On the afternoons that I stayed with my brother Don in the final three months of his life, I found myself on many occasions answering the phone. Some of the calls were from solicitors who said they would call back later. Other calls were from family members, or friends of Don’s, who usually recognized my voice, since they were aware that I was often spending time with him. When I answered the phone I would simply say, “hello,” until one day when Don’s mother-in-law almost had a coronary, thinking that Don had not only regained his ability to walk to the phone, but also his speech. Henceforth, I answered the phone, “hello, this is Mike, Don’s brother.”
So in the summer of 2012, it became very natural to refer to myself this way. After all, most people at various times use an appositive in reference to themselves. I already was the dad, the husband, the son. I also had been the teacher and the coach. At other times I had even been Mike, the runner and Mike, the hiker. But during those hot summer days of 2012, none suited me like my role of Mike, Don’s brother.
On the evening of the visitation prior to Don’s following day Memorial Service, I lined up with the rest of our family to greet a multitude of visitors who had come to offer their condolences as well as to show their respect for my brother. Many were friends of the family or members of our church that I already knew. Some, however, were people I had never seen before that evening. So when gentlemen in dark suits or casual attire introduced themselves as having worked with Don, I stated, “Thank you for coming; I’m Mike, Don’s brother.” When others stated that they had been in a hunting club with Don, I thanked them and said, “I’m Mike, Don’s brother.” When some said they had fished in tournaments with my brother, again, I offered my appreciation for their coming, followed by, “I’m Mike, Don’s brother.”
The line of visitors wound down the hallway of the mortuary, out to the parking lot, and around the building, I was told. Those who had played on a softball team with Don, one even in uniform, offered their remorse, and I accepted after telling them that I was Mike, Don’s brother. Over the three hours that I, along with members of our family, greeted the many who had stood in line to express their love, or respect, or to tell us how much they already missed my brother, I must have identified myself dozens of times as Don’s brother. And each time I said it, I became even more proud of indeed being Don’s brother.

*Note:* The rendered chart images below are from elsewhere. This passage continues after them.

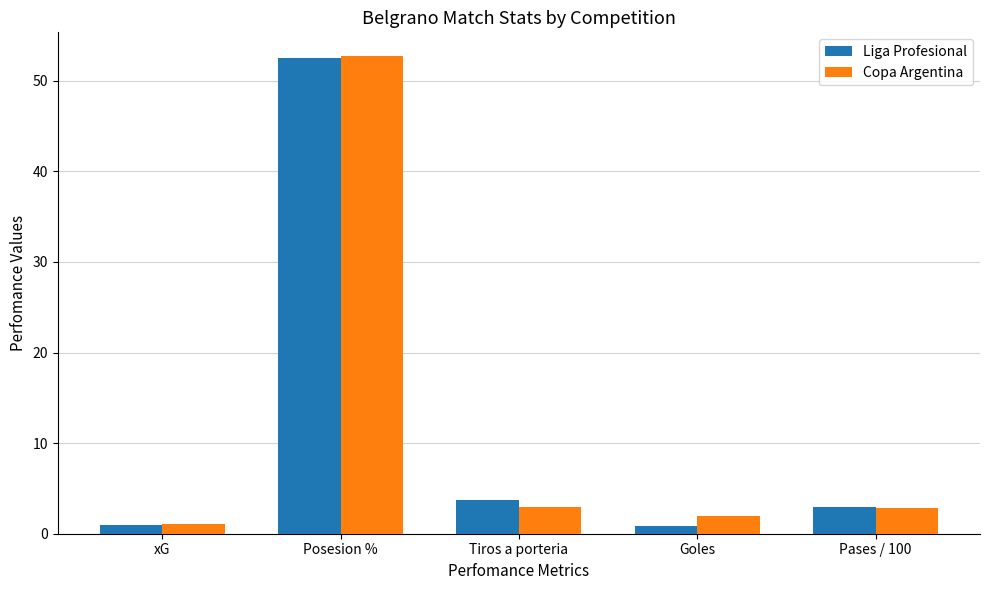

What is the spread (max minus min) of values at Tiros a porteria?

0.7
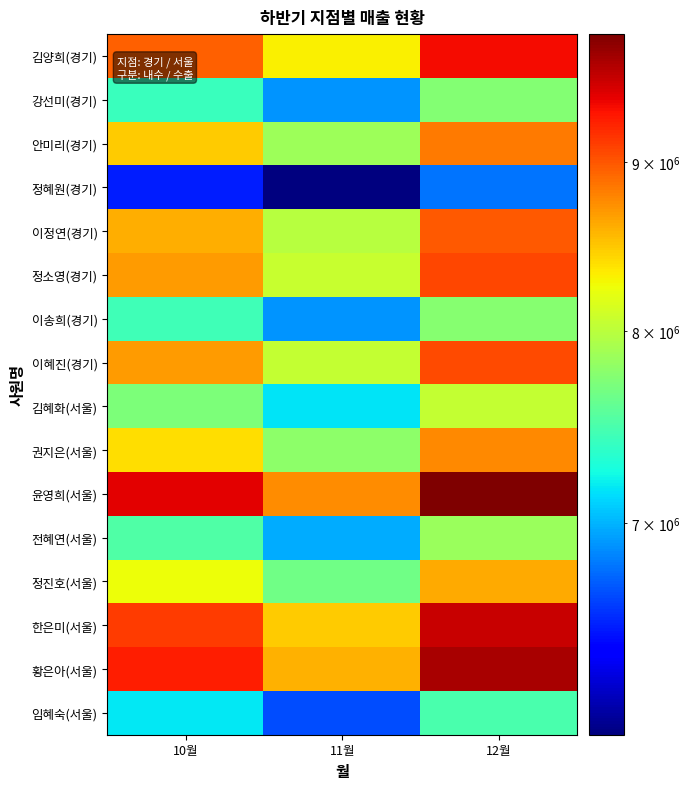

How many series are shown in this chart?

16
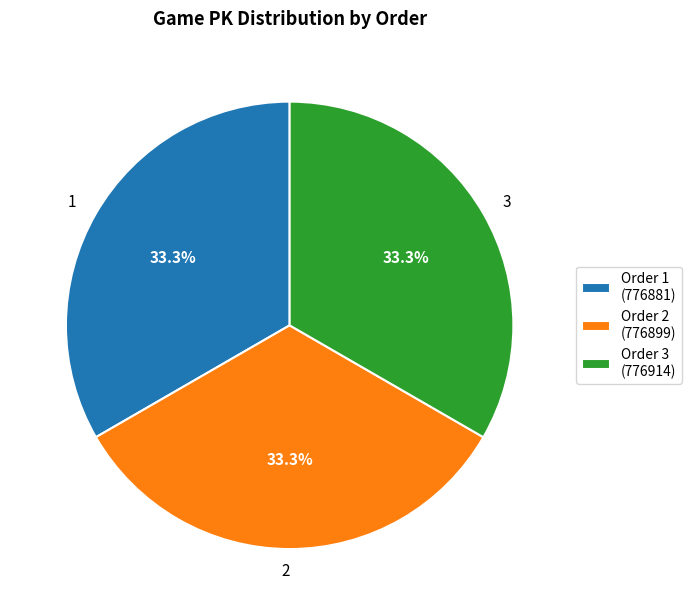

Count the number of slices in the pie.

3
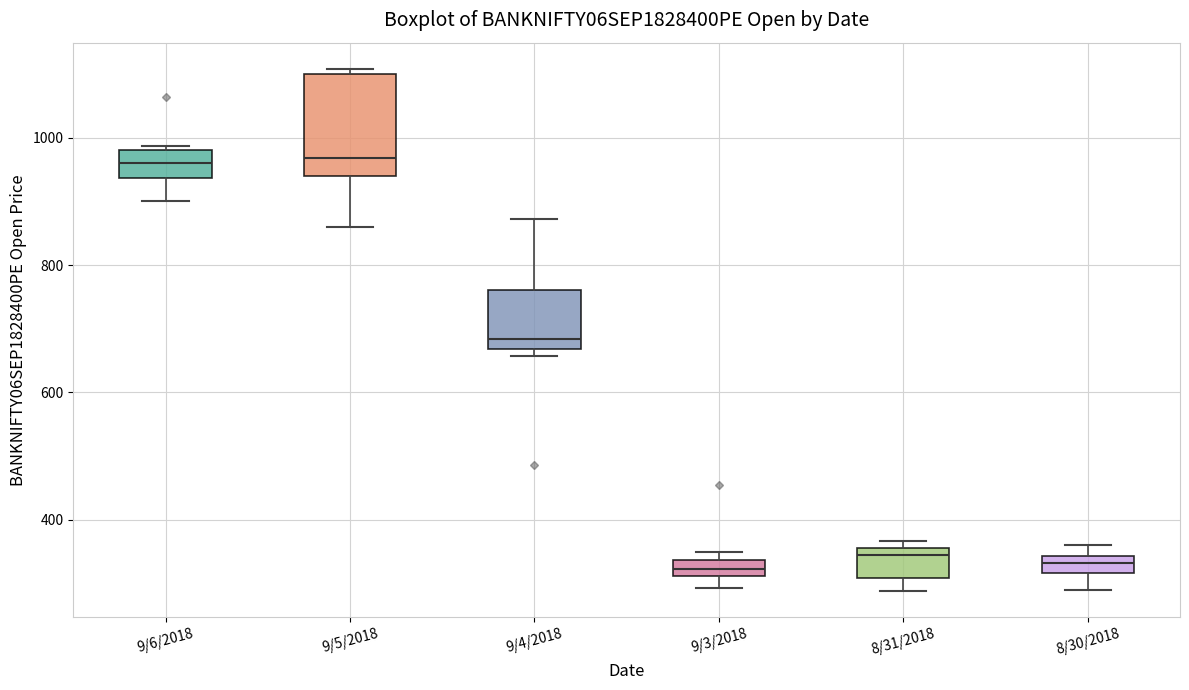

Where is the lower edge of the box for 8/30/2018 on the y-axis? The values are not printed on the chart, so give them approximately, as read against the axis.

320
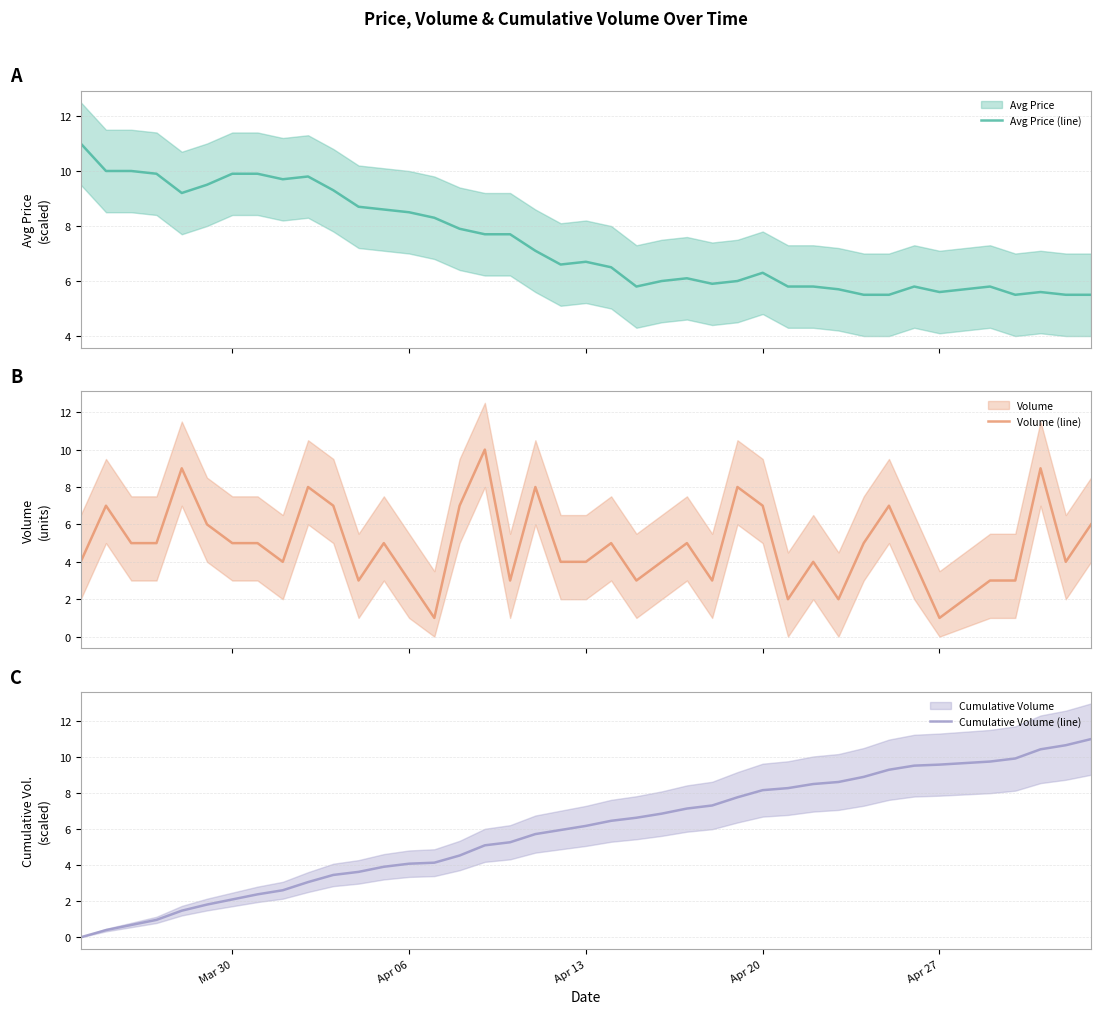

What is the highest value of the Volume (line) series?

10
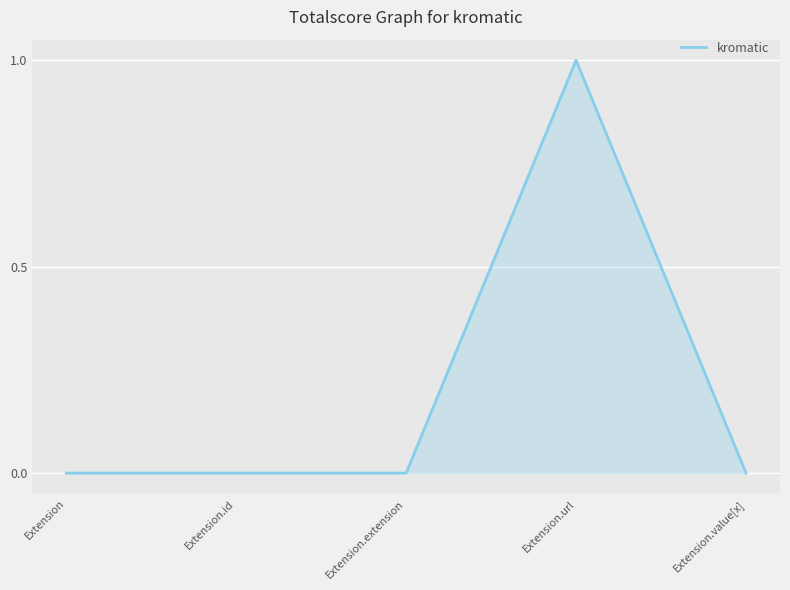

True or false: the data shows 0 at Extension.id.

True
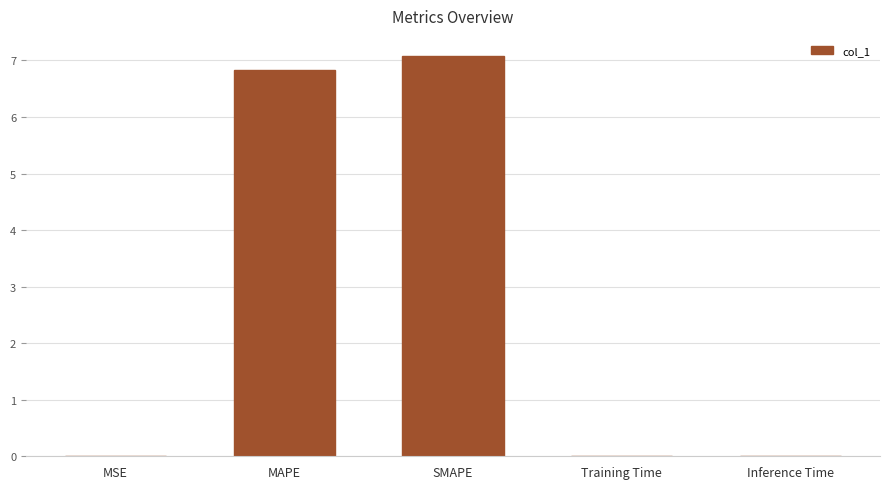

What is the approximate value at MAPE?

6.8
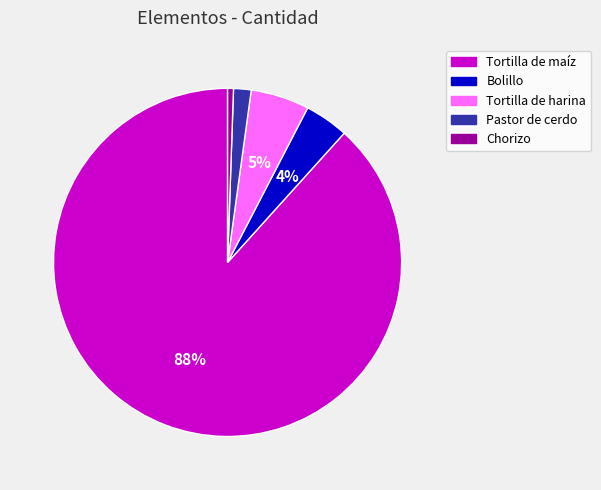

How many slices are in this pie chart?

5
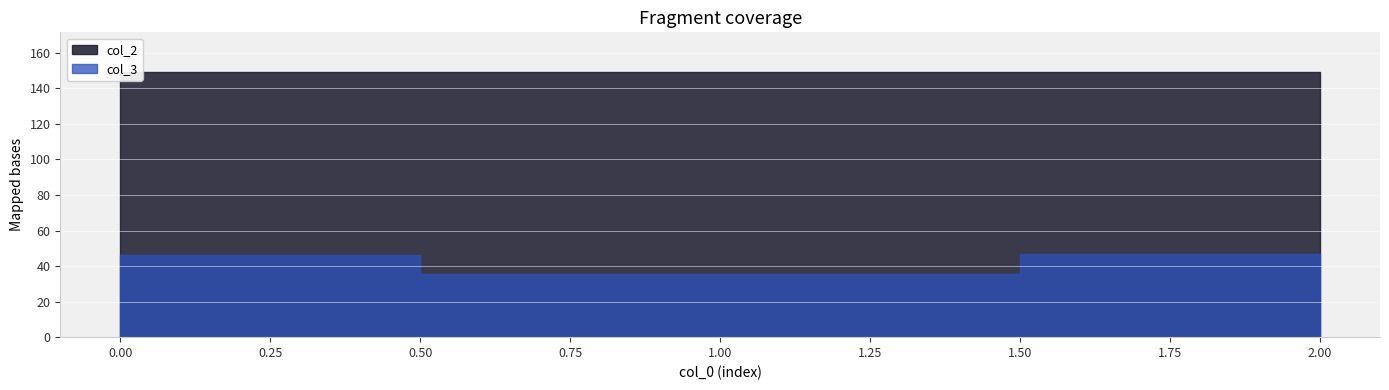

Which series has the largest total across all categories?

col_2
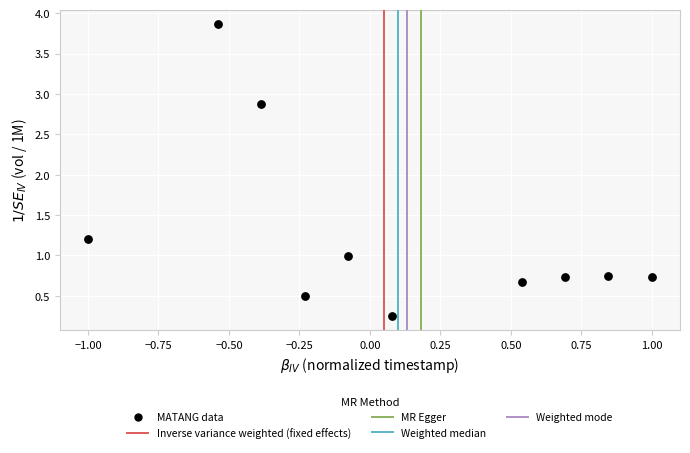

What Y value in the scatter plot is closest to 2?

1.2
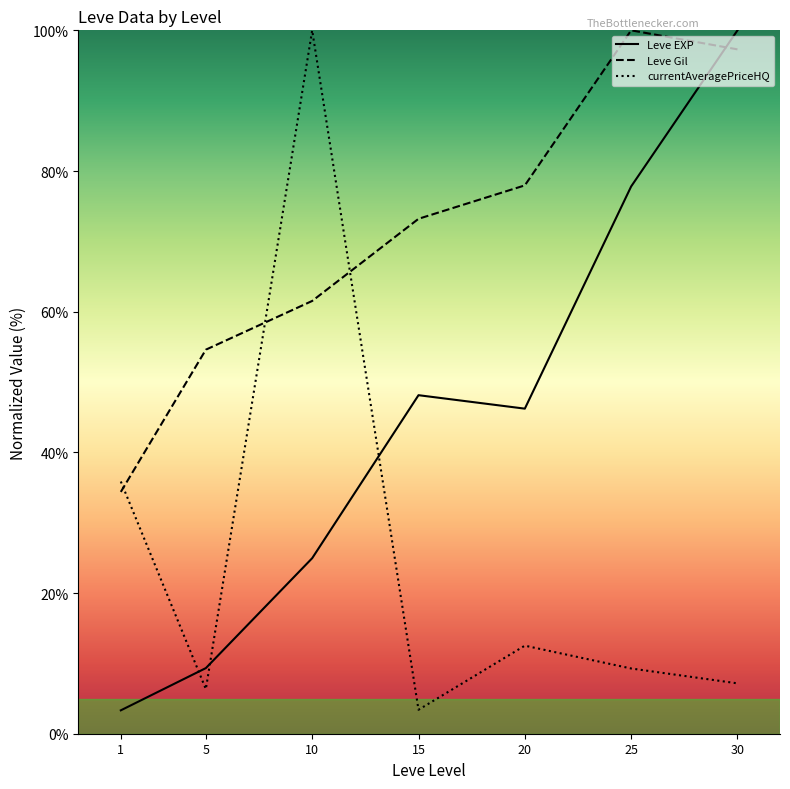

What is the sum of the Leve EXP values at 30 and 25?

177.8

So as I set out from Springer in March for what I hope will be a five month journey to Katahdin, I’ll carry the memory of my brother Don with me every step of the way. I’ll admire a fishing pond and think of Don. I’ll watch a deer feeding under a budding tree, and I’ll remember my brother. Don won’t just be in my mind. He will be with me. As I embark on this journey, this fulfillment of a dream, this undertaking that will require all the physical, mental, and emotional strength that God grants me, I will travel toward my destination, proudly, as Don’s Brother.